Cowen/Thiel basically argue that low productivity growth comes from a lack of breakthrough innovation, which itself comes from, roughly, a lack of ambition and a lack of fundamental research.

I think that’s certainly part of it, but I have to say that when it comes to explanations for low productivity I turn to Matthew B. Crawford’s Shop Class As Soulcraft and Amar Bhidé’s Venturesome Economy.

Despite their seemingly very different subject matters, I believe those two actually are spotlights on different aspects of the same problem, which happens to be the key to higher productivity growth. And I would argue that the problem is a fundamental mismatch between raw ability and opportunity.

They both highlight the fundamental bankruptcy of the 30 year old Grand Strategy of the West in dealing with Globalization, which is the creation of a supposed Knowledge Economy of college-educated workers.

It turns out, this Knowledge Economy is really a 19th century industrial economy where physical widgets are replaced with “ideas.” The reason why the Grand Strategy is bankrupt is that most corporate white-collar work is actually more displaceable by outsourcing/technology than small-scale, global-reach entrepreneurship, whether it involves fixing motorcycles or building tables (Shop Class) or making yoga pants (Venturesome Economy).

We are taking raw material in the form of middle-class 18 year olds in Ohio, putting them in conveyor-belt colleges and conveyor-belt jobs like bank teller, travel agent, accountants, claims adjusters, “engineers” and so forth which can and will be done better, faster and cheaper by computers and/or eager Indians. The Knowledge Economy “works” (for how long?) for the Harvard-McKinsey conveyor belt who will, in any case, always land on their feet, whether through accumulated social capital or human capital. It does not, however, work for the Median Public University-Big Regional Company conveyor belt.

Peter Thiel’s venture capital firm Founders Fund is investing in breakthrough company SpaceX that wants to turn humanity into a spacefaring civilization. SpaceX is not doing this, however, by inventing breakthrough spaceship technology. It is doing this by using very well-understood, old technology — rockets — and making them much cheaper and usable. It is, in other words, not a scientific innovation company, but a process and business model innovation company. It is building Hondas in space , not The Phoenix . (And by the way, who is going to build the first useful flying car? A PhD in a lab coat or a passionate, shop-class type mechanic who will teach himself the requisite physics through Khan Academy (process innovation!) and fund himself through credit cards (financial innovation!)? I would bet on the latter.)

There is no lack of resources for fundamental research, which provides the open source toolkit for breakthrough innovation. But there is a serious mismatch between raw ability and skill and opportunity for building breakthrough innovation through process and business model and marketing innovation a la SpaceX.

So this is a roundabout way of saying that I think we would go a long way towards improving productivity growth by, first and foremost, building decentralized, talent-focused knowledge-signaling systems, and fostering an open, decentralized, entrepreneurial economy with more venturesome consumers and entrepreneurs, and more venturesome soulcrafters.

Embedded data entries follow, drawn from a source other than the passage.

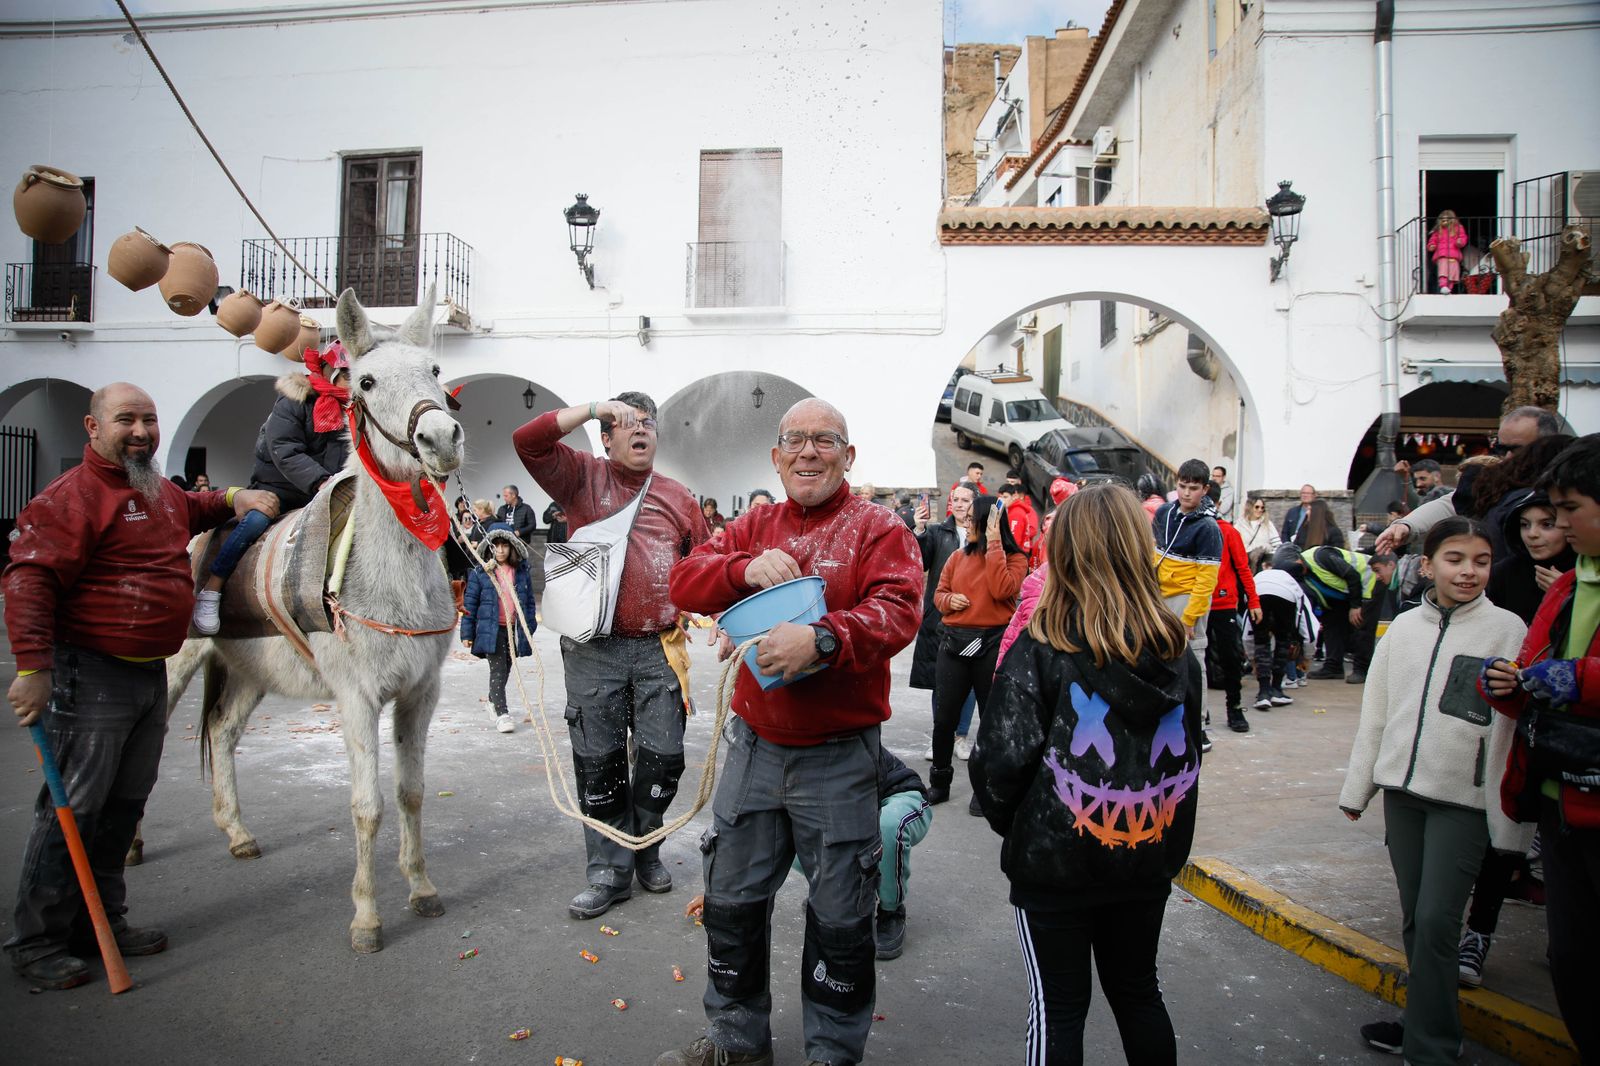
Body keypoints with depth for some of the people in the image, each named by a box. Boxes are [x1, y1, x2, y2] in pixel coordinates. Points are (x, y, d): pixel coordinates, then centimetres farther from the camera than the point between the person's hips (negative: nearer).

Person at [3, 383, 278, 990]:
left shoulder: (161, 491, 14)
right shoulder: (74, 496, -14)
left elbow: (192, 512, 38)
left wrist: (235, 498, 17)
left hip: (152, 675, 9)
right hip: (93, 677, -9)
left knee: (125, 805, 16)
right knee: (72, 808, 0)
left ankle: (102, 922, 29)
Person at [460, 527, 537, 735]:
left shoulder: (522, 572, 6)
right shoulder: (480, 573, -2)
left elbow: (529, 601, 12)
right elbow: (470, 603, 0)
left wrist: (530, 628, 8)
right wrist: (467, 633, -2)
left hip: (515, 629, 4)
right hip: (491, 629, -4)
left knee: (505, 669, 16)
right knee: (497, 670, -10)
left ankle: (493, 700, 38)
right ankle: (501, 714, -9)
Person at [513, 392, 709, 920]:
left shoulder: (678, 496, 11)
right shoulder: (583, 477, 4)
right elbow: (528, 441, -10)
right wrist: (596, 407, -10)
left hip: (659, 648, 2)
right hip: (594, 648, -1)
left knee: (663, 758, 6)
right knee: (598, 765, 6)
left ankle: (646, 850, 30)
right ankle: (610, 870, 21)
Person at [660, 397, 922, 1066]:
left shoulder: (878, 529, -5)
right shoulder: (754, 526, 9)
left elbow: (898, 610, -20)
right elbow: (685, 583, 0)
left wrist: (822, 638, -35)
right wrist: (745, 568, -19)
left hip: (838, 756, -4)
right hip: (754, 744, 4)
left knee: (839, 915, 10)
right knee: (731, 898, 17)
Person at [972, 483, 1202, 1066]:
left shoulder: (1042, 648, -20)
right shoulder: (1176, 651, -2)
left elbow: (1001, 760, -20)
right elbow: (1188, 756, 8)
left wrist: (1008, 821, 0)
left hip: (1054, 863, -5)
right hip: (1148, 859, 5)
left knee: (1058, 1009, 11)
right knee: (1138, 991, 24)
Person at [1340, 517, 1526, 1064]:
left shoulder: (1507, 630, -5)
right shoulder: (1404, 626, 6)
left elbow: (1515, 725, -7)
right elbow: (1375, 711, 11)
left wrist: (1508, 816, -8)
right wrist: (1356, 786, 12)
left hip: (1464, 798, -4)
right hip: (1401, 789, 4)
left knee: (1436, 920, -5)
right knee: (1414, 917, 12)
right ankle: (1429, 1021, 28)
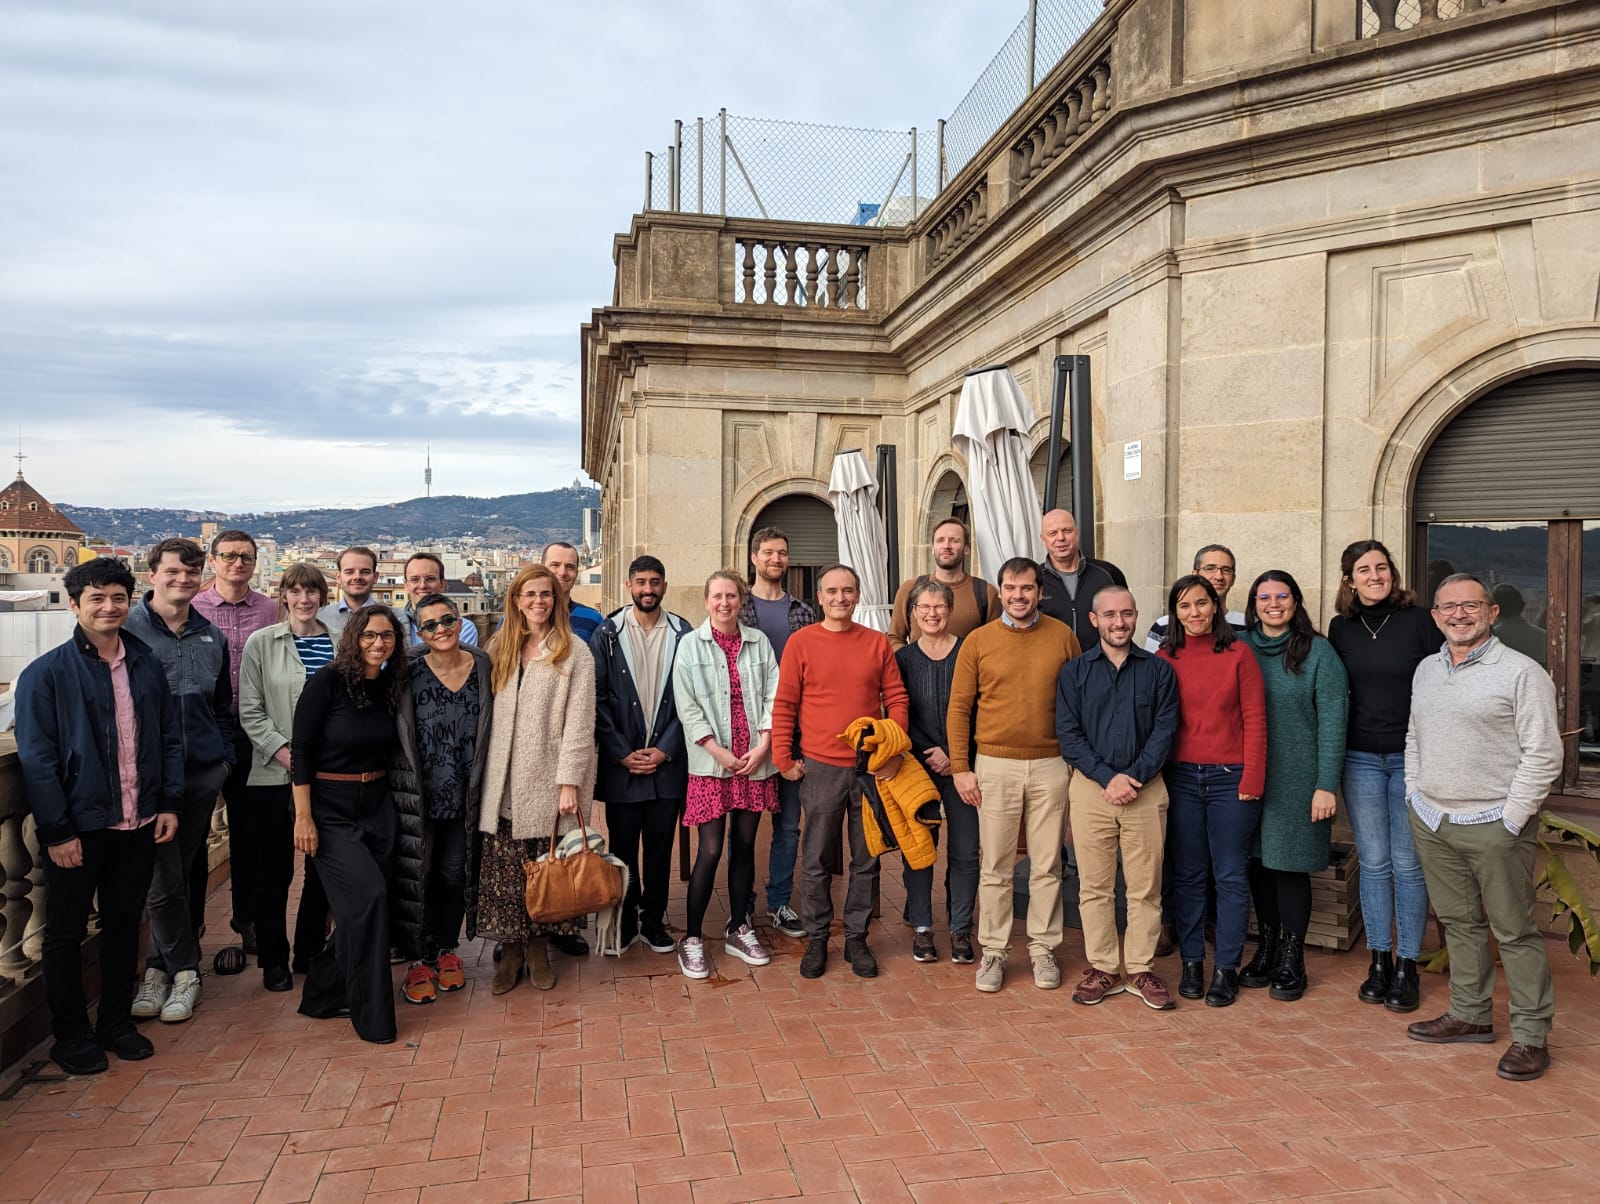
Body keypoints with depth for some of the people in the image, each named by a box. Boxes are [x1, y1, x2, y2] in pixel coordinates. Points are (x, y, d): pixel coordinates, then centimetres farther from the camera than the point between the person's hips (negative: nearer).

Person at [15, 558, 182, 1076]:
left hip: (138, 825, 4)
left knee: (124, 922, 15)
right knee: (65, 932, 9)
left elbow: (169, 739, 10)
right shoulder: (47, 673, -9)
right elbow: (36, 758, -11)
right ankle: (71, 1035, 24)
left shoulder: (147, 667, 5)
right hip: (78, 827, -4)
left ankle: (116, 1020, 30)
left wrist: (169, 803, 3)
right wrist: (57, 831, -14)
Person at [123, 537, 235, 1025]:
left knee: (180, 873, 11)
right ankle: (184, 971, 14)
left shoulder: (211, 637, 11)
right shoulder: (128, 630, -4)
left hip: (203, 771, 4)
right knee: (166, 878, -1)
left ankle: (160, 967, 24)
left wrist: (226, 756, 12)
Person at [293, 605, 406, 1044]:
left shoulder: (391, 687, 4)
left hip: (377, 807, 6)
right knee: (368, 897, -14)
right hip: (330, 809, -6)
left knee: (359, 908, 7)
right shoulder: (328, 682, -12)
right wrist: (303, 817, -15)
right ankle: (372, 1015, -1)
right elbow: (301, 750, -12)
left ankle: (324, 994, 28)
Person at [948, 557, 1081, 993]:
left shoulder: (1063, 636, 2)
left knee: (1047, 866, 8)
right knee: (995, 867, 6)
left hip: (1050, 765, 1)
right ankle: (993, 951, 18)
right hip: (995, 765, 0)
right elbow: (959, 708, 2)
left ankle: (1043, 949, 23)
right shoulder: (978, 641, 1)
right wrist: (960, 768, -2)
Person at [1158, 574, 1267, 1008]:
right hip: (1181, 777, 2)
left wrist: (1251, 780, -8)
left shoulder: (1239, 653, -1)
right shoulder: (1165, 659, 4)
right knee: (1188, 874, 9)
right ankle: (1191, 963, 20)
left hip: (1230, 777, -2)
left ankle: (1227, 968, 14)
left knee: (1230, 875, 4)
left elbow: (1254, 720, -3)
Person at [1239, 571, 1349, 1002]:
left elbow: (1332, 722, -7)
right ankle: (1266, 948, 26)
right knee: (1258, 860, 10)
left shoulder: (1318, 652, -5)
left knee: (1291, 863, 2)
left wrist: (1327, 785, -12)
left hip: (1298, 778, -3)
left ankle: (1291, 959, 17)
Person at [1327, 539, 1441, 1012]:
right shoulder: (1341, 627, 5)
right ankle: (1379, 961, 18)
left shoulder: (1418, 619, -4)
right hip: (1361, 759, 2)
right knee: (1373, 862, 7)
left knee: (1408, 864, 4)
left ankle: (1407, 967, 15)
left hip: (1411, 758, -2)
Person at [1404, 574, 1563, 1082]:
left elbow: (1543, 753, -11)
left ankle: (1531, 1035, 14)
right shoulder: (1426, 670, 12)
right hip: (1432, 821, 6)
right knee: (1458, 922, 15)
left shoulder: (1521, 672, -9)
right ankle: (1470, 1015, 28)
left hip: (1494, 825, -6)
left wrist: (1511, 819, -14)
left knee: (1515, 930, 2)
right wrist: (1414, 794, 12)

Of course it’s all easier said than done.

But I guess the crucial point here is that it’s too easy to believe we need a deus ex machina, like “breakthrough innovation” and flying cars to get ourselves from our rut. But the flying cars won’t come from a skygod, whether in the guise of Big Government, Big Science or Big John Galt.

We have the tools we need. The problem is that hundreds of millions of people have great latent talent which is not being recognized (even by themselves) and validated and met with opportunity. The problem, as always, is to let a thousand flowers bloom.